The last part of the long run

“Paul, here she is.” The grandmother who didn’t live long enough to meet this fine son of mine. So beautiful with prematurely white hair swept up in a pompadour forming a halo around her head, an orchid pinned to a pale gold organza gown. I remembered so well the day she bought it.

He hurried to my side, squeezed my hand, and touched my throat to speak to no avail.

I whispered, “I want three red roses for her headstone. Paul hugged me and patted my back. Three for Pop; one from me, one from you and one from Amy. The two of my children who never knew my mother only through stories and snapshots.
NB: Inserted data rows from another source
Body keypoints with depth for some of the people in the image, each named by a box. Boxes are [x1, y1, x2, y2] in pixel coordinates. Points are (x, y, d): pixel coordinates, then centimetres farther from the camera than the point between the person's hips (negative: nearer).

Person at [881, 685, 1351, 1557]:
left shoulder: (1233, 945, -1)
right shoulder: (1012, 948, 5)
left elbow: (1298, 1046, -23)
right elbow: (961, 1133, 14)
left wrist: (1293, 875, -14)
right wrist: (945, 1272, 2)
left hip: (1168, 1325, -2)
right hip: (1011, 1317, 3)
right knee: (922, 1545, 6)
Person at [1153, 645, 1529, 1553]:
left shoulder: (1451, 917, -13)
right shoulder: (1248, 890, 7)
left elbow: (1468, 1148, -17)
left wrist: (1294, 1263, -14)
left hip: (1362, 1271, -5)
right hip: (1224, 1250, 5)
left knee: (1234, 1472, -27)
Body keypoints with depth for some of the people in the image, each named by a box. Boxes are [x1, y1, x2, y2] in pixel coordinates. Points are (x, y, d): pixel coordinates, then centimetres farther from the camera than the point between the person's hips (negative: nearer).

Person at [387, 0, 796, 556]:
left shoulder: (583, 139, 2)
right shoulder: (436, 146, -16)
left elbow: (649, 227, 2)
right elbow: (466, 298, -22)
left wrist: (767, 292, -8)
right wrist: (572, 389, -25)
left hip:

Paul’s new friend Rueben directed us to Walmart around the corner; we had half an hour before the appointed hour of the graveside service, the day after Mother’s Day. A kind saleswoman said there weren’t any flowers left and as we walked away dejected, she called us back. “Look in the shopping cart over there where there should be some leftovers. We thanked her, selected six roses and left.

Once more , we waited next to the fence silent in the rented car, the wilted roses, three red-three pink, between us. A shiny black hearse pulled up; Paul got out of the car and around to open my door, and steered me up and out.

I was dressed in a black pants suit, my son wore his only dark suit and we stood there with our six flowers at a cemetery in Chicago on a cold spring morning.  The back of the hearse opened; a somber man dressed in black, pulled along a polished wooden box balanced on rollers onto the tailgate. Paul edged me forward; the limousine transporting the family hadn’t arrived yet. On this brisk windy morning, we were there to greet my father who lived to be ninety four and I murmured to Paul, “No matter how old, you never want to let them go.”

The driver moved aside and we approached, my son and I. I reached out to touch the coffin. My hand flattened on the box and in a quavery voice, I sang the song Pop and I had sung together for ten years, mostly by long distance. I would sing one line, he the next; a silly song about a goat he taught me when I was a child. We never had a real conversation but we had our song. It never failed to make us laugh, and in the long run, that’s more than good enough.